Meinung: Was kommt nach den Volksparteien?
Foto: SZ/Roby Lorenz

Wenn Wahlerfolge ein Maßstab für Volksparteien ist, dann sind sie eine aussterbende Spezies. Die Zukunft ist in der Stadt Berlin zu besichtigen: In der Hauptstadt haben fünf Abgeordnetenhaus-Parteien zwischen 14,2 und 21,6 Prozent. Durchschnitt: 16,8 Prozent. Wer den Regierungschef stellt, ist da fast schon Zufall. Laut den letzten Umfragen ist das kein Einzelfall. In keinem einzigen Bundesland erreicht demnach eine Partei noch über 40 Prozent, und mehr als 30 Prozent gibt es für CDU oder SPD auch nur noch in sieben von 16 Ländern. Die 20 vor dem Komma ist die Regel.

Eine Volkspartei bildet mehrere große Milieus ab. Doch die alten Milieus schwinden und bilden keine prägende Kultur mehr heraus. Selbstständig und Scheinselbstständig, Arbeitnehmer und prekär Beschäftigter, Rentner und Sozialhilfeempfänger, das liegt alles sehr nah beieinander. Die SPD ist schon länger keine echte Volkspartei mehr und die Grünen sind es noch lange nicht. Bei beiden überwiegen die intellektuellen Milieus, die Arbeiter fehlen. Die CDU ist nur im ländlichen Raum noch Volkspartei, nicht mehr in den Städten.

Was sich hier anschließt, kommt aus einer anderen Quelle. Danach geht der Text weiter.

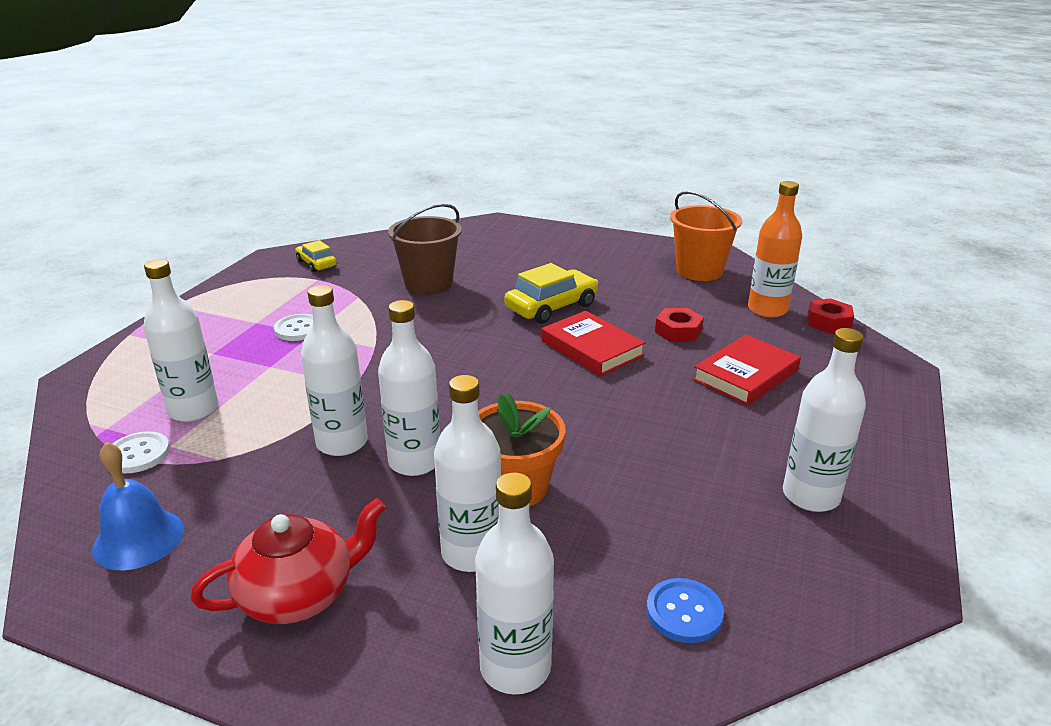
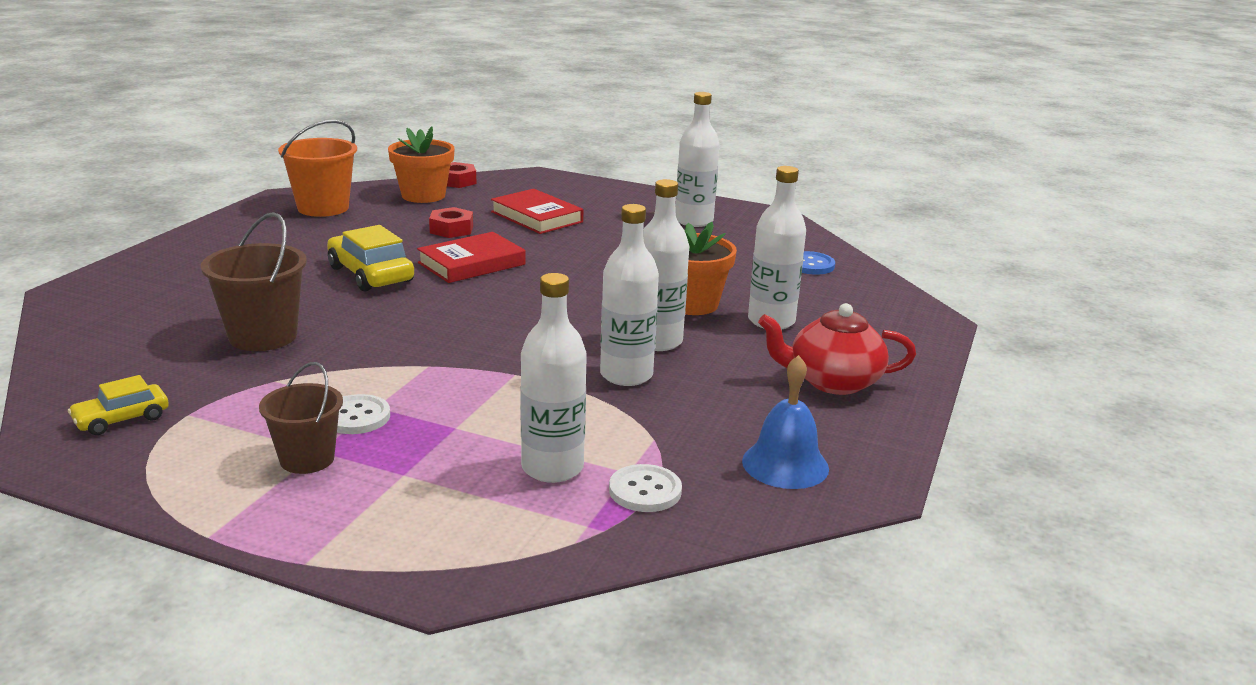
camera: 90 degrees left, 5 degrees down
(247, 320) = (307, 459): none -> brown bucket
(299, 594) = (832, 382): red teapot -> red teapot turned 60 degrees counterclockwise
(515, 667) = (871, 311): white bottle -> none
(767, 309) = (423, 195): orange bottle -> orange flower pot

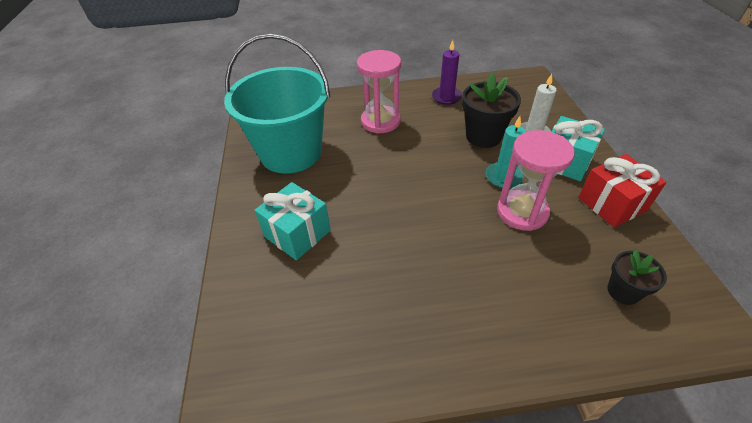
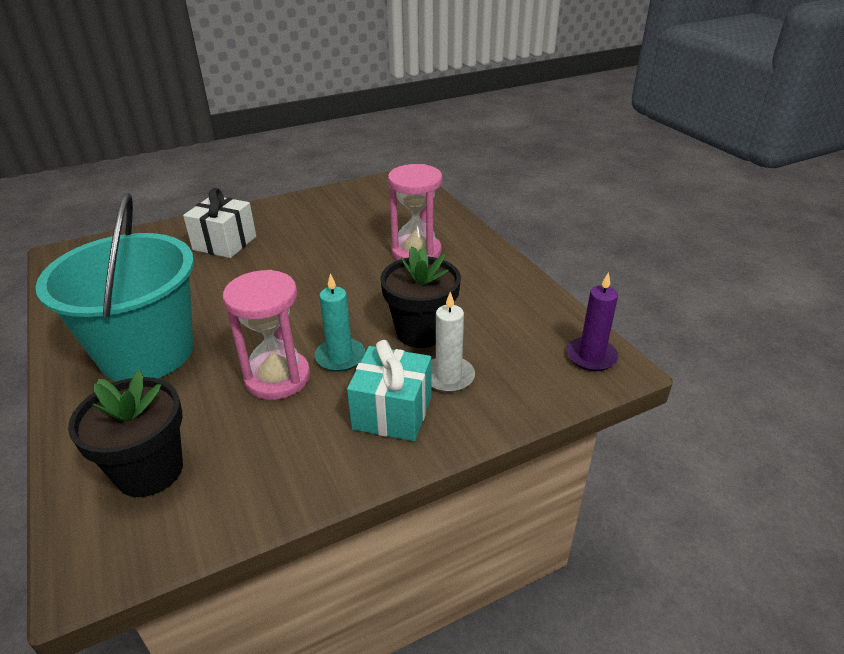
camera: 70 degrees right, 10 degrees down
(291, 152) = (338, 214): turquoise bucket -> turquoise bucket (147, 353)
(297, 233) = (225, 243): turquoise gift -> white gift
(446, 97) = (499, 290): purple candle -> purple candle (591, 356)
(612, 204) = (310, 463): red gift -> none
(623, 291) = (150, 471): black flower pot -> black flower pot, size x1.67

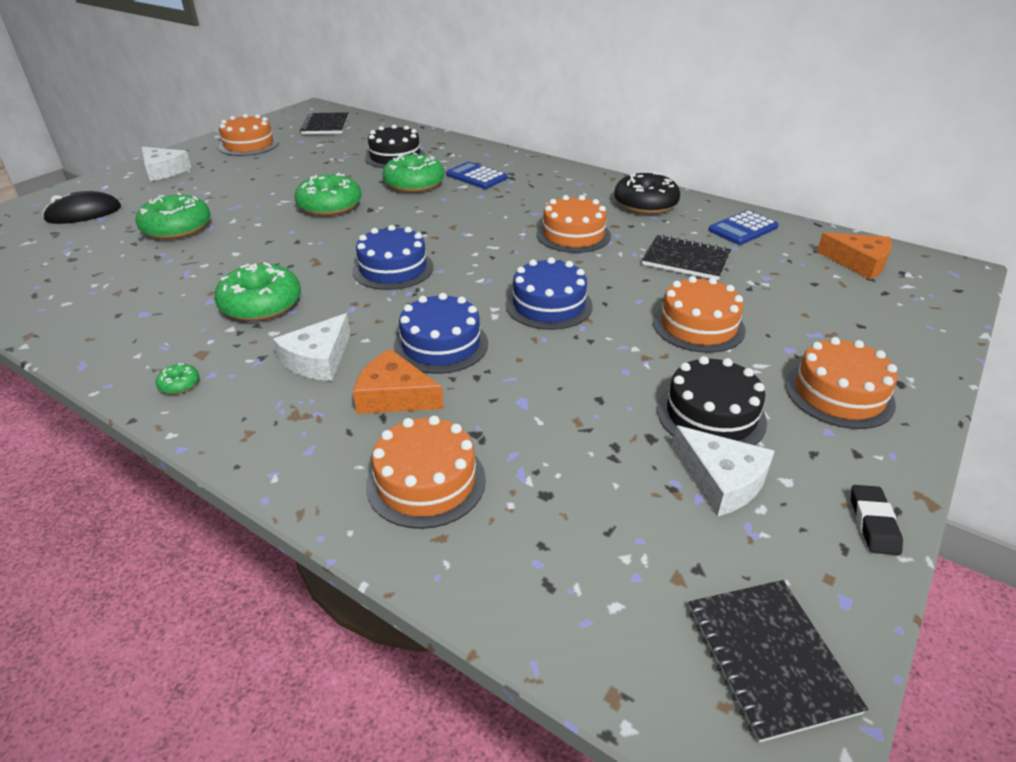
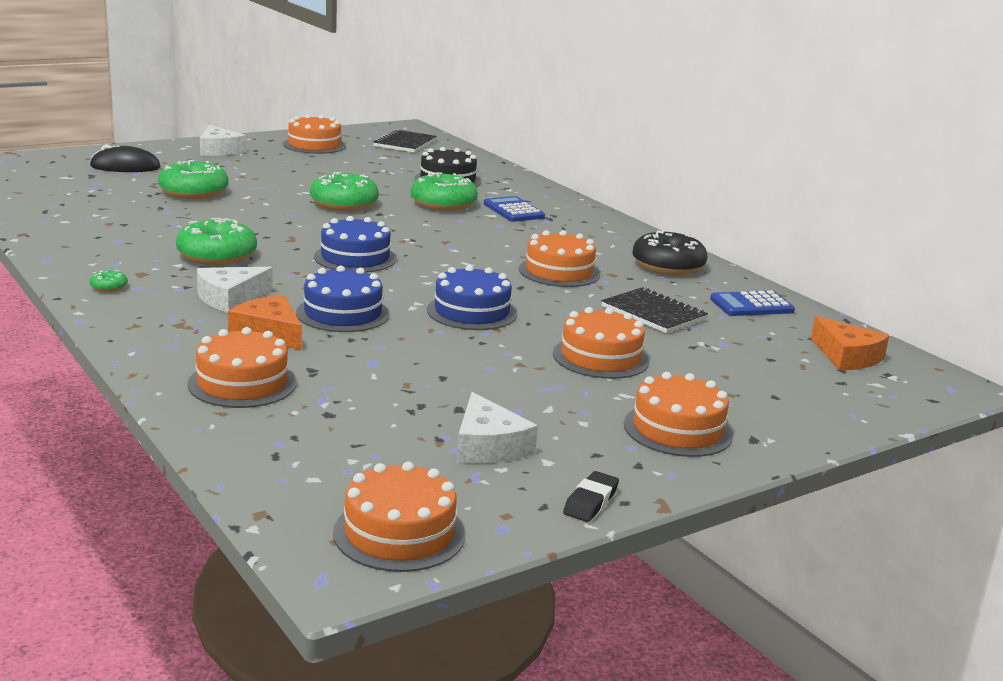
camera: 20 degrees right, 15 degrees down
(711, 415) = (532, 410): black cake -> none
(769, 658) = (399, 533): black notebook -> orange cake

Eine Volkspartei ist immer eine Partei der Mitte. Sie sucht Lösungen für die Gesellschaft, die andere noch mittragen können. Unter diesem Gesichtspunkt sind weder die Linke noch die AfD Volksparteien, obwohl sie es in bestimmten Regionen Deutschlands von ihrer soziologischen Zusammensetzung und der Zahl ihrer Wähler her wären. Die Grünen hingegen entwickeln sich sehr wohl in diese Richtung. Sie machen sich anschlussfähiger für andere, wie ihre unterschiedlichen Koalitionen mal mit der SPD, mal mit der Union zeigen. Im Unterschied zu SPD und Union, deren Profil vor lauter Mitte inzwischen komplett heruntergeschliffen ist, halten sie in allen Fragen des Umweltschutzes, von Energie bis Landwirtschaft, freilich sehr konsequent an ihren Grundpositionen fest. Sollten sie das aufgeben, würde auch sie beliebig werden.

Die Demokratie verliert mit den Volksparteien einen ihrer wichtigsten Pfeiler. Weil parallel auch die klassischen Medien zunehmend durch Informationen aus den Echoräumen des Internets ersetzt werden, droht ein weiter Pfeiler wegzubrechen. Der politische Diskurs ist freilich nicht weniger geworden, auch nicht weniger engagiert. Das sieht man an der gestiegenen Wahlbeteiligung, auch an der Mobilisierung, die die AfD erfährt, ebenso ihre Gegner. Der Diskurs findet nur anders statt. Spontaner, emotionaler, unberechenbarer, verführbarer, auch unversöhnlicher. Wie demokratische Systeme damit umgehen, ohne unterzugehen, das wird die große Frage der Zukunft sein.